As we all settle into the warmth of our families and communities over Thanksgiving, my heart, my thoughts and my prayers take me back to Haiti which as I write this blog, is in a state of turmoil, suffering, and chaos that is not much better than after the earthquake. Since the first moments I, my wife, Paul Farmer, and our team landed on the chaotic tarmac of the airport and worked 20-hours day in the University Hospital, Haiti has gotten under my skin and burrowed into my heart and soul. There have been so many people doing such great work there like Paul Farmer and Partners in Health, and my long lost cousin who I found through my work in Haiti, David Meltzer, the head of International Relief for the American Red Cross.
But Haiti's problems are deep, and their people's suffering is great. Cholera is spreading, gender violence in the camps increases, hunger mounts, over a million are still homeless, and families are even living on highway medians as trucks and cars race by.
Though the news may not always reflect it, dedicated people who have devoted their lives to helping in Haiti (and other places the poor suffer are doing good things). Over dinner this weekend, my cousin, David (we have the same great-grandparents), explained the extraordinary efforts of the Red Cross who have spent hundreds of millions of dollars in Haiti already. Since the initial disaster, The American Red Cross has provided millions of dollars to support the main hospital in Haiti where I first worked, and has saved another hospital, Port au Prince's major trauma center, that was about to shut down for lack of funds. They have created transitional homes for 150,000 people, given cash grants and microloans to help nearly 210,000 people with basic needs and to invest in small businesses, provided drinking water for 280,000 people each day, developed preparedness activities to protect 500,000 people and medical care and/or health education for 435,000 people. They also have created emergency shelter materials for 625,000 people, latrines for 238,000 people, and provided emergency supplies for 125,000 people for use during hurricane season.
To learn more about how they have helped and to give to this cause see their website.
And last Wednesday, at the annual dinner for the Robert F. Kennedy Center for Justice and Human Rights, we all listened with open, but sad hearts, as actress Juliana Margulies read the words of Loune Viaud from Partners in Health who shared what is still going on, but also what has been accomplished by the committed.
Last week on 60 Minutes Bryon Pitts and Magalie Laguerre, aired a segment on Haiti that you should all watch.
And there was a 60 Minutes Overtime segment in which I was featured, and Magalie, a Haitian American, who was there when I first brought 60 Minutes to the hospital morgue that first awful night in Haiti, shared how it was for her seeing her people and her land in the wake of such destruction.
Partners in Health recently released their annual report on their work, which I encourage you to review.
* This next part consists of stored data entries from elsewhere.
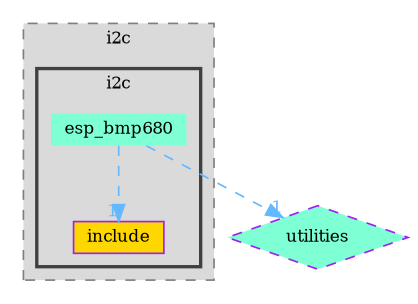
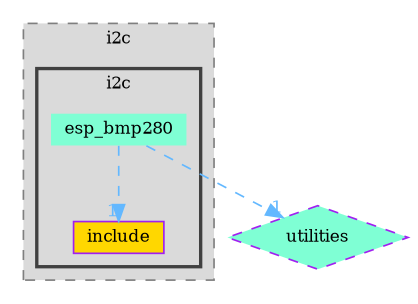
  digraph {
    compound=true
    fontname="DejaVu Serif"
    node [color=purple fillcolor=aquamarine fontname="DejaVu Serif" fontsize=10 style=filled]
    edge [color=steelblue1 fontcolor=steelblue1 fontname="DejaVu Serif" fontsize=10 headlabel=1 labeldistance=1.5 labelfontname=Helvetica labelfontsize=10 style=dashed]
-   n1 [color=darkorange height=0.2 label=esp_bmp680 shape=plaintext width=0.4]
+   n1 [color=darkorange height=0.2 label=esp_bmp280 shape=plaintext width=0.4]
    n2 [fillcolor=gold height=0.2 label=include shape=box width=0.4]
    n3 [height=0.2 label=utilities shape=diamond style="filled,dashed" width=0.4]
    subgraph cluster_1 {
      bgcolor="#dadada"
      fontsize=10
      label=i2c
      pencolor=grey50
      style="filled,dashed"
      subgraph cluster_2 {
        bgcolor="#dadada"
        fontsize=10
        label=i2c
        pencolor=grey25
        style="filled,bold"
        n1
        n2
      }
    }
    n1 -> n2
    n1 -> n3
  }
Once you do, I ask you to give of your self, your money, or your time or support their work.
Here is part of what Partners in Health recently shared regarding their work:
The earthquake that flattened Port-au-Prince on January 12 ranks among the worst disasters in modern history: 230,000 killed in a matter of minutes, more than 1.5 million left homeless.
In the days following the quake, Paul Farmer diagnosed the catastrophe as a case of what doctors call "acute-on-chronic"--an already bad problem rendered immeasurably worse. Haiti's chronic conditions--extreme poverty, food and water insecurity, lack of economic opportunities, crumbling public health and education systems--left the country ever more vulnerable to this acute disaster. The cholera outbreak is once again exposing the fragility of health care in Haiti--and the need for long-term, progressive and fair solutions.
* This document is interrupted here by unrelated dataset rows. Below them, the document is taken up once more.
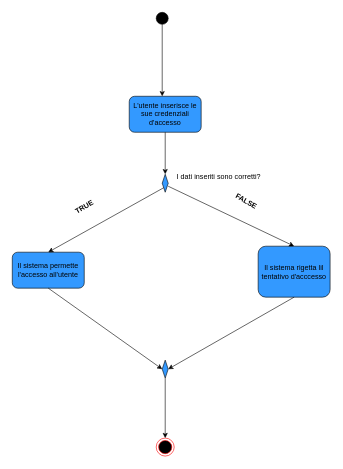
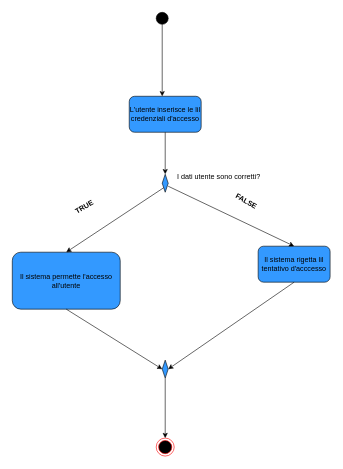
  <mxCell id="0" />
  <mxCell id="1" parent="0" />
  <mxCell id="2" value="" style="ellipse;html=1;shape=endState;fillColor=#000000;strokeColor=#ff0000;" vertex="1" parent="1"><mxGeometry x="260" y="730" width="30" height="30" as="geometry" /></mxCell>
  <mxCell id="3" value="" style="ellipse;whiteSpace=wrap;html=1;aspect=fixed;strokeColor=#000000;fillColor=#000000;" vertex="1" parent="1"><mxGeometry x="260" y="20" width="20" height="20" as="geometry" /></mxCell>
- <mxCell id="4" value="L'utente inserisce le sue credenziali d'accesso" style="rounded=1;whiteSpace=wrap;html=1;strokeColor=#000000;fillColor=#3399FF;" vertex="1" parent="1"><mxGeometry x="215" y="160" width="120" height="60" as="geometry" /></mxCell>
- <mxCell id="5" value="Il sistema permette l'accesso all'utente" style="rounded=1;whiteSpace=wrap;html=1;strokeColor=#000000;fillColor=#3399FF;" vertex="1" parent="1"><mxGeometry x="20" y="420" width="120" height="60" as="geometry" /></mxCell>
- <mxCell id="6" value="Il sistema rigetta lil tentativo d'acccesso" style="rounded=1;whiteSpace=wrap;html=1;strokeColor=#000000;fillColor=#3399FF;" vertex="1" parent="1"><mxGeometry x="430" y="410" width="120" height="85" as="geometry" /></mxCell>
+ <mxCell id="4" value="L'utente inserisce le lil credenziali d'accesso" style="rounded=1;whiteSpace=wrap;html=1;strokeColor=#000000;fillColor=#3399FF;" vertex="1" parent="1"><mxGeometry x="215" y="160" width="120" height="60" as="geometry" /></mxCell>
+ <mxCell id="5" value="Il sistema permette l'accesso all'utente" style="rounded=1;whiteSpace=wrap;html=1;strokeColor=#000000;fillColor=#3399FF;" vertex="1" parent="1"><mxGeometry x="20" y="420" width="180" height="95" as="geometry" /></mxCell>
+ <mxCell id="6" value="Il sistema rigetta lil tentativo d'acccesso" style="rounded=1;whiteSpace=wrap;html=1;strokeColor=#000000;fillColor=#3399FF;" vertex="1" parent="1"><mxGeometry x="430" y="410" width="120" height="60" as="geometry" /></mxCell>
  <mxCell id="7" value="" style="rhombus;whiteSpace=wrap;html=1;strokeColor=#000000;fontColor=#fbfbfb;fillColor=#3399FF;" vertex="1" parent="1"><mxGeometry x="270" y="290" width="10" height="30" as="geometry" /></mxCell>
  <mxCell id="8" value="" style="endArrow=classic;html=1;rounded=0;fontColor=#fbfbfb;exitX=0.5;exitY=1;exitDx=0;exitDy=0;entryX=0.5;entryY=0;entryDx=0;entryDy=0;" edge="1" parent="1" source="4" target="7"><mxGeometry width="50" height="50" relative="1" as="geometry"><mxPoint x="260" y="380" as="sourcePoint" /><mxPoint x="310" y="330" as="targetPoint" /></mxGeometry></mxCell>
  <mxCell id="9" value="" style="rhombus;whiteSpace=wrap;html=1;strokeColor=#000000;fontColor=#fbfbfb;fillColor=#3399FF;" vertex="1" parent="1"><mxGeometry x="270" y="600" width="10" height="30" as="geometry" /></mxCell>
  <mxCell id="10" value="" style="endArrow=classic;html=1;rounded=0;fontColor=#fbfbfb;exitX=0.5;exitY=1;exitDx=0;exitDy=0;entryX=0;entryY=0.5;entryDx=0;entryDy=0;" edge="1" parent="1" source="5" target="9"><mxGeometry width="50" height="50" relative="1" as="geometry"><mxPoint x="260" y="580" as="sourcePoint" /><mxPoint x="310" y="530" as="targetPoint" /></mxGeometry></mxCell>
  <mxCell id="11" value="" style="endArrow=classic;html=1;rounded=0;fontColor=#fbfbfb;exitX=0.5;exitY=1;exitDx=0;exitDy=0;entryX=1;entryY=0.5;entryDx=0;entryDy=0;" edge="1" parent="1" source="6" target="9"><mxGeometry width="50" height="50" relative="1" as="geometry"><mxPoint x="260" y="580" as="sourcePoint" /><mxPoint x="310" y="530" as="targetPoint" /></mxGeometry></mxCell>
  <mxCell id="12" value="" style="endArrow=classic;html=1;rounded=0;fontColor=#fbfbfb;entryX=0.5;entryY=0;entryDx=0;entryDy=0;" edge="1" parent="1" target="6"><mxGeometry width="50" height="50" relative="1" as="geometry"><mxPoint x="280" y="310" as="sourcePoint" /><mxPoint x="310" y="530" as="targetPoint" /></mxGeometry></mxCell>
  <mxCell id="13" value="" style="endArrow=classic;html=1;rounded=0;fontColor=#fbfbfb;exitX=0;exitY=1;exitDx=0;exitDy=0;entryX=0.5;entryY=0;entryDx=0;entryDy=0;" edge="1" parent="1" source="7" target="5"><mxGeometry width="50" height="50" relative="1" as="geometry"><mxPoint x="260" y="580" as="sourcePoint" /><mxPoint x="310" y="530" as="targetPoint" /></mxGeometry></mxCell>
  <mxCell id="14" value="" style="endArrow=classic;html=1;rounded=0;fontColor=#fbfbfb;exitX=0.5;exitY=1;exitDx=0;exitDy=0;entryX=0.5;entryY=0;entryDx=0;entryDy=0;" edge="1" parent="1" source="9" target="2"><mxGeometry width="50" height="50" relative="1" as="geometry"><mxPoint x="260" y="600" as="sourcePoint" /><mxPoint x="310" y="550" as="targetPoint" /></mxGeometry></mxCell>
  <mxCell id="15" value="" style="endArrow=classic;html=1;rounded=0;fontColor=#fbfbfb;" edge="1" parent="1"><mxGeometry width="50" height="50" relative="1" as="geometry"><mxPoint x="270" y="40" as="sourcePoint" /><mxPoint x="270" y="160" as="targetPoint" /></mxGeometry></mxCell>
- <mxCell id="16" value="&lt;font color=&quot;#000000&quot;&gt;I dati inseriti sono corretti?&lt;/font&gt;" style="text;html=1;align=center;verticalAlign=middle;resizable=0;points=[];autosize=1;strokeColor=none;fillColor=none;fontColor=#fbfbfb;" vertex="1" parent="1"><mxGeometry x="284" y="280" width="160" height="30" as="geometry" /></mxCell>
+ <mxCell id="16" value="&lt;font color=&quot;#000000&quot;&gt;I dati utente sono corretti?&lt;/font&gt;" style="text;html=1;align=center;verticalAlign=middle;resizable=0;points=[];autosize=1;strokeColor=none;fillColor=none;fontColor=#fbfbfb;" vertex="1" parent="1"><mxGeometry x="284" y="280" width="160" height="30" as="geometry" /></mxCell>
  <mxCell id="17" value="&lt;b&gt;TRUE&lt;/b&gt;" style="text;html=1;align=center;verticalAlign=middle;resizable=0;points=[];autosize=1;strokeColor=none;fillColor=none;fontColor=#000000;rotation=-30;" vertex="1" parent="1"><mxGeometry x="110" y="330" width="60" height="30" as="geometry" /></mxCell>
  <mxCell id="18" value="&lt;b&gt;FALSE&lt;/b&gt;" style="text;html=1;align=center;verticalAlign=middle;resizable=0;points=[];autosize=1;strokeColor=none;fillColor=none;fontColor=#000000;rotation=30;" vertex="1" parent="1"><mxGeometry x="380" y="320" width="60" height="30" as="geometry" /></mxCell>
Being Thankful and Giving Thanks
As I get ready to gather with my family and be thankful for the goodness in my life, I am thankful for having gone to Haiti this year, for being able to give of my time, my heart and my money. Gratitude is healing, and we have much to be thankful for. But giving is also healing--it opens the heart and soul. I have received much more from my work in Haiti than I have given.
A few days ago, I received an email from one medical student, Auguste, with whom I worked closely when I was in Haiti. After the earthquake, his family lost everything--they had no home, food, or water. Even so, he showed up in the operating room to help us every day. Things are worse for him now. Here is what he said to me in a recent email.
"Dr. Mark please help me find a way to work a little bit. When God allows the possibility for school I will go... Things are just coming harder every single day for me... My family and I can't even eat, eating is coming a need for us now... Now in the country we have shooting in different areas, because it's election time...
Thank you so much for helping... God bless you... Auguste"
The Buddha said when your heart breaks, it can break open or closed. Let your heart break open for Haiti and for Auguste and find a way to help, to be giving in any way you can. The American Red Cross and Partners in Health are two excellent organizations you can give to and be sure the money will go to help those in need in Haiti.